Of Annapurnas and Men: Maurice Herzog’s Epic Lives On

Just over sixty-four years ago, on June 3rd 1950, a pair of French mountaineers, Maurice Herzog and Louis Lachenal, stood on the summit of Annapurna, the world’s tenth highest peak. It was the first time mountaineers had succeeded in climbing a peak above eight thousand meters altitude. The French pair’s trials and travails were not over; their painfully extended return back to safety was a harrowing one, featuring snow-blindness, frostbite, and several missing fingers and toes (amputated on the go, without anaesthetic, and using only crude surgical implements, by the team’s doctor).

Thanks to Herzog’s best-selling book Annapurna, a classic of adventure literature, these details are familiar to those that follow the exploits of mountaineers. Despite my keen interest–a purely academic one as I have no ability whatsoever–in mountaineering, I had not read Herzog’s book till earlier this week, when, by a fortuitous coincidence, I finished reading it on the sixty-fourth anniversary of his summit climb.

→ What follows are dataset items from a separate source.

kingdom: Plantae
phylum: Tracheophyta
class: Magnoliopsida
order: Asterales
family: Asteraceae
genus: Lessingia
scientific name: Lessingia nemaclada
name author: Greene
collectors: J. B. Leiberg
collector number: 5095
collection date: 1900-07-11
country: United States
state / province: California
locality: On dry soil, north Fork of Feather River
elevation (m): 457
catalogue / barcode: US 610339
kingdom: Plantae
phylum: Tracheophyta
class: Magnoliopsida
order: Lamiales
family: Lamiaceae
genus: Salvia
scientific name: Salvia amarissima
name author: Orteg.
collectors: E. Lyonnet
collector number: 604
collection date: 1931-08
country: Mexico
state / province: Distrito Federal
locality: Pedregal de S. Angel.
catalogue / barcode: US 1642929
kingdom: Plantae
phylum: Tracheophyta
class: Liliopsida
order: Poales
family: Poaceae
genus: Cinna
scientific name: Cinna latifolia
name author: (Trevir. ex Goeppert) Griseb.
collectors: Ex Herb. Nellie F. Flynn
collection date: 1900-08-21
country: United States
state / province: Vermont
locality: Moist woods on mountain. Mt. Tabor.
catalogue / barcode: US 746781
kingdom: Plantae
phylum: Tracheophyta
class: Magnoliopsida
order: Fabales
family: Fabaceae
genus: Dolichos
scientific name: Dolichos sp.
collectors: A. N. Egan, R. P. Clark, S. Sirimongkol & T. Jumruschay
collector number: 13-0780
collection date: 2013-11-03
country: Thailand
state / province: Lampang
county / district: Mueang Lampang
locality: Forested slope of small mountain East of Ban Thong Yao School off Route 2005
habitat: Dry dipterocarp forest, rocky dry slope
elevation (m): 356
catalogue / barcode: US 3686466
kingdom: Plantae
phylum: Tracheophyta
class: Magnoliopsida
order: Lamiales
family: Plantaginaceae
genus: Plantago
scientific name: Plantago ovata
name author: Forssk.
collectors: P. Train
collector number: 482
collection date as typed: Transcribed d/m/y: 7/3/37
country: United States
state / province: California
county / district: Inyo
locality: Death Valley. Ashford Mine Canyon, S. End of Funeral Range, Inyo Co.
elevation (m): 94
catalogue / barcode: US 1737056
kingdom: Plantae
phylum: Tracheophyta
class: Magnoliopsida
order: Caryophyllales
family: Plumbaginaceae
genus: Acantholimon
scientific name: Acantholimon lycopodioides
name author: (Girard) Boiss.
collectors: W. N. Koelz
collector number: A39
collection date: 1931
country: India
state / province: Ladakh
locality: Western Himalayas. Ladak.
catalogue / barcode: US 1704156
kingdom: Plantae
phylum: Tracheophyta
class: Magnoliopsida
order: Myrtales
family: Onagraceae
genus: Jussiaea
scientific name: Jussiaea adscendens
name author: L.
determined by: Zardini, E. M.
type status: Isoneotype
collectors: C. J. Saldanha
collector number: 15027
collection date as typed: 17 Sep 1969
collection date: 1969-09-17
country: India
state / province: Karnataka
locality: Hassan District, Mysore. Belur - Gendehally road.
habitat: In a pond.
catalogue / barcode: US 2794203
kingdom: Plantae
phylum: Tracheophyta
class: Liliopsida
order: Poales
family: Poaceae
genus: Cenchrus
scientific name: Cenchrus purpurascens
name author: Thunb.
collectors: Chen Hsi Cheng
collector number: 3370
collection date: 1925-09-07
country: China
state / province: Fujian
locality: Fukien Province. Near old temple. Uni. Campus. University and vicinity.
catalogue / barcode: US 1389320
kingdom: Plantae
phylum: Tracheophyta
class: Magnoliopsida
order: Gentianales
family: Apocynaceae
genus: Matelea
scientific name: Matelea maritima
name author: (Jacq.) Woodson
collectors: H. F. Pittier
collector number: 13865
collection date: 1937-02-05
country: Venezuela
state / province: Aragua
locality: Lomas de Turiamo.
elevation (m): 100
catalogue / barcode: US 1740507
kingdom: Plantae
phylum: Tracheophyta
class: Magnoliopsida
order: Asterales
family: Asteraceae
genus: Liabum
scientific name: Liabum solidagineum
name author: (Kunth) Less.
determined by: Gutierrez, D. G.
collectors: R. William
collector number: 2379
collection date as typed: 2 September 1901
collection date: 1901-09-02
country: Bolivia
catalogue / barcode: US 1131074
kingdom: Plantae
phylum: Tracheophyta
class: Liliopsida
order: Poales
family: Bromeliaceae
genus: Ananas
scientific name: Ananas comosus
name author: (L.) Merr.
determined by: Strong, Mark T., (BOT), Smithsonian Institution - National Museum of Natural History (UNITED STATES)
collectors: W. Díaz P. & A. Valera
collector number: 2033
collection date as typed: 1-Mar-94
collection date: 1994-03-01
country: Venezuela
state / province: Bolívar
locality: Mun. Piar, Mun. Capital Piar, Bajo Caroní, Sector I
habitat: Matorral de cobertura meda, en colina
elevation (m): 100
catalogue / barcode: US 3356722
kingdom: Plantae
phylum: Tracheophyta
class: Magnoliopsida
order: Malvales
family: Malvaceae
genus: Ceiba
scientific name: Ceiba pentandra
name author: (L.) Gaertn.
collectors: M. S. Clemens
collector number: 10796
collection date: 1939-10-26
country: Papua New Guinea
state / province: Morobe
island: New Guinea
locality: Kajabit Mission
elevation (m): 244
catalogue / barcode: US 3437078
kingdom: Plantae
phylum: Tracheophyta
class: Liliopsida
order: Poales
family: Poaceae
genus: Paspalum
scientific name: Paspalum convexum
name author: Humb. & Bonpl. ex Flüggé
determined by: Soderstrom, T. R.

There are good reasons for Annapurna‘s standing as a classic. Herzog’s tale is told with verve: the unforgiving harshness of the Himalayan peaks, which contrasts so starkly with their beauty, is a constant presence, as is the bravado and technical competence of the men who attempt to climb them. The book’s language shows its age in part: a post-colonial reader might object to some of the language used to describe the native Sherpas, who so ably assisted the French in their climbing, often performing brutal, back-breaking work in ferrying loads, setting up camp, and assisting the injured, and of course, there is  talk of ‘doing battle’ with, or otherwise ‘conquering’, the mountains. But these are exceedingly minor blemishes in a mostly lyrical tale of pioneering bravery.

Mention of pioneering reminds me that while a great deal of attention has justifiably been paid to the physical toll the beautiful but deadly mountains exacted on the French, much deserves too, to be centered on their initial reconnaissance of the Annapurna-Dhaulagiri pair of peaks. As a reminder: while these two peaks were known to surveyors and map-makers, they had never been traveled to, let alone attempted. Not only did Herzog’s expedition have to find a route up the mountain, they had to find a route to the mountain. The chapters in the book that detail these attempts are as engrossing as any other, bringing out clearly the peculiar and particular challenges the topography of the region posed for the French expedition’s route-finding attempts. An eight thousand meter peak is a huge object, and yet, finding it, and getting to it, is a non-trivial task when it is surrounded by natural barriers like deep river gorges and seven thousand meter peaks.

Modern mountaineering is a very different business from the activities undertaken in Herzog’s day. Some changes, like light, fast, Alpine-style climbing using minimal equipment, are desirable, while yet others like the guided climbs that have justifiably become controversial, remain far less so.  Annapurna also reminds us of a very different era, when mountaineers were still cultural heroes of a sort.

Classic adventure books are often tinged with a touch of the spiritual and inspirational. Annapurna is no exception, especially in its immortal closing words, as Herzog reconciles himself to the achievement of a long-desired goal and turns toward a new life, one bound to be different given his experiences and physical losses:

There are other Annapurnas in the lives of men.